R&R in the Lake District Continued

Where was I? Oh yes, Dove Cottage, Wordsworth’s home in the Lake District. You can see why the Romantic Poets had good reason to be romantic.

When last you heard from me, Heather and I had just visited Dove Cottage and were venturing onward to check with our friend Mandy Marshall, over at her shop Herdwick Ltd.

Oh, look! Images are available again! I love when technology works.
Goodies made from the venerable Herdwick sheep. Their wool is quite coarse and not good for next-to-skin wearing. It does make a nice, tough tweed, useful for all kinds of wares.
By the way, this is a Herdwick sheep — tough little buggers that spend their summers up on the high fells (something between a hill and a mountain) of the Lake District.

We had a beautiful wander around Grasmere that day, found an Indian restaurant in Coniston for dinner and swore we’d take the next day off to take a walk. Why walk? Because Heather is already planning a walking tour in the Lake District for next spring. (Remember that sabbatical thing? Ha ha ha ha ha ha… sigh.)

After a hearty breakfast and a couple hours of computer time (cause there’s never NOT something that requires immediate attention) we donned our walking shoes and set off. Not for any of the big hikes. There is huge elevation gain involved in most of the Lake District trails. For my sake, Heather chose a gentle route that crossed to Coniston, looped up around the valley and then returned us to Bank Ground Farm. On the first truly sunny day in a week, we were off! Here is some if what we saw:

Lots of sheep in green fields. These are Herdwicks but there are also many Swaledale out and about..
Beautiful stone cottages, farm buildings and walls.
The sound of running water (most of the time).
Steep hills even though there weren’t supposed to be any on this walk.
Soft places to recover from those steep hills.
Genuinely beautiful surroundings, all in all.
Plus, the ever important picnic lunch.

The next couple days included a couple of farm visits and a bit more time catching up on desk work.

There was some purchasing of yarn.

Whoops. Did we buy that yarn? Where are we going to put it?

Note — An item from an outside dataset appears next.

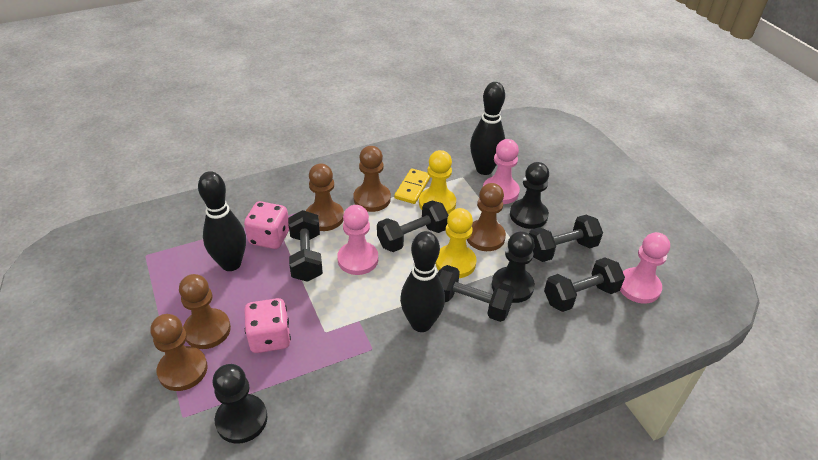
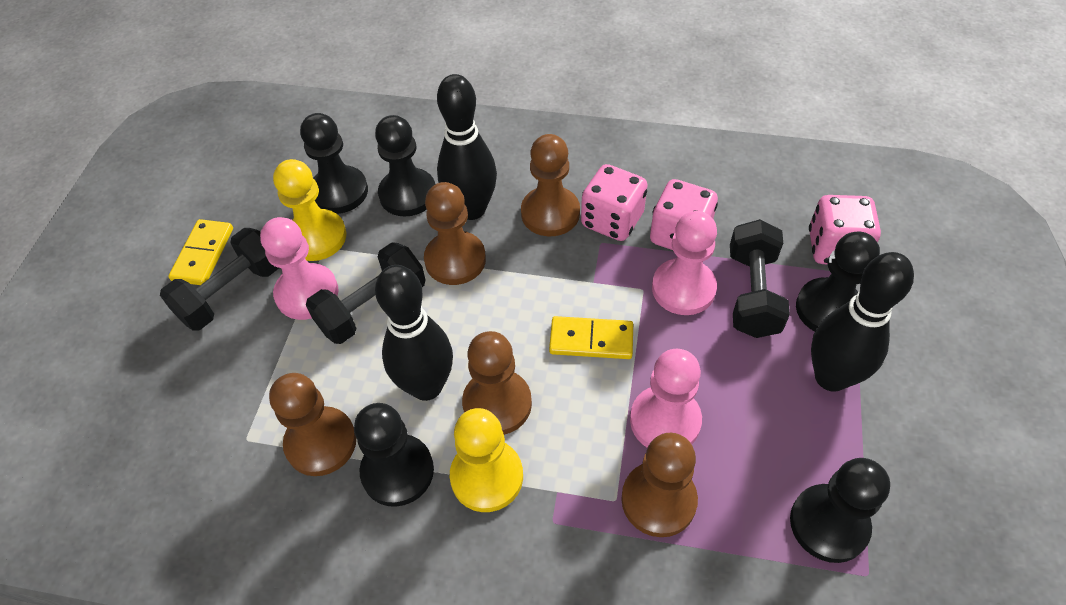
black dumbbell: [288,210,323,282] [377,201,449,252] [438,265,515,322] [529,215,603,262] [544,257,625,312] = 5 -> [160,228,279,331] [306,242,425,344] [730,219,790,338] = 3
black pawn: [213,364,268,444] [492,231,535,303] [510,162,549,229] = 3 -> [300,113,368,214] [354,403,434,507] [375,115,435,216] [790,458,890,563] [796,232,880,332] = 5
pink dice: [244,201,289,249] [244,298,291,353] = 2 -> [581,164,648,241] [650,179,718,250] [809,195,881,264] = 3
yellow domino: [394,168,431,204] = 1 -> [168,219,233,285] [549,316,633,359] = 2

Also, things to help us recover from the yarn purchasing efforts.

Afternoon tea and scones in the Lake District, of course.

And then we had to repack to prepare for our next tours — mine in Copenhagen and the Faroe Islands, Heather’s in Wales.

How does stuff multiply so quickly while traveling??? Mom and Dad, be on the lookout for a package I’ve mailed home. It might be filled with yarn, books and a full needlepoint kit from Wemyss School of Needlework in Scotland… Because there’s just no room in my luggage for all that stuff.

Before leaving the Lake District review, I must comment on two things.

Item one: Why have Brits still not figured out how to put hot and cold water together in the same faucet? You may alternately freeze and/or scald your hands as you wash. We’ll have none of that pleasantly warm wash water available. That’s for wimpy Americans!

Item two: Brits love their dogs. Seriously LOVE. And can’t leave them at home when going on holiday, apparently.

All dogs welcome, all of the time, everywhere.

The Lake District was full of people on holiday and fully half those people had dogs with them. Dogs were everywhere— at the restaurants, in the camping areas, on the hiking trails, at the pubs. I’ve never seen so many dogs.

Three in this photo, including that one ON the table.
The proportion was sometimes as high as two of three holidaying family groups was with dog(s).
Some had very special accommodations.

Okay, enough with the dog pictures. You get my point. And I love dogs as much as the next person. But this was really over the top. Brits and their dogs… <shakes head> A true love story.

So our time in the Lake District drew to an end… but we had a couple of wonderful stops on the way out of the area. Found out about a fairly intact stone circle just a half hour away from Bank Ground Farm. Not only was it beautifully preserved, but it was almost deserted and stood on an incredible location, surrounded by the high fells. Castlerigg Stone Circle.

And we stopped at one more farm, owned by our friend Alice. She keeps a rare breed called Manx Loaghtan, originating on the Isle of Mann. Lovely things with a light cinnamon-colored fleece. Ah, sheep. If only there was grass in New Mexico, I could keep a few…

Alice with her lovely ewes.
Manx Loaghtan are not small enough to stuff in my luggage.

After our time with Alice, we jammed on the main highway down to Manchester where, as you heard already, I had a crazy, crazy, crazy afternoon and evening of getting to Copenhagen. Nonetheless, I leave you with this picture which I think summarizes our Lake District days. Cheers!


  1. Trip scouting at its finest. Thanks for taking me along. I’ve been quietly nagging Heather about a Hebrides walking trip …but a Lake District edition? Count me in. I’ll schlep all the backpacks I can carry for that opportunity. Or maybe I’ll bring my Maisie pup and she can assist with that.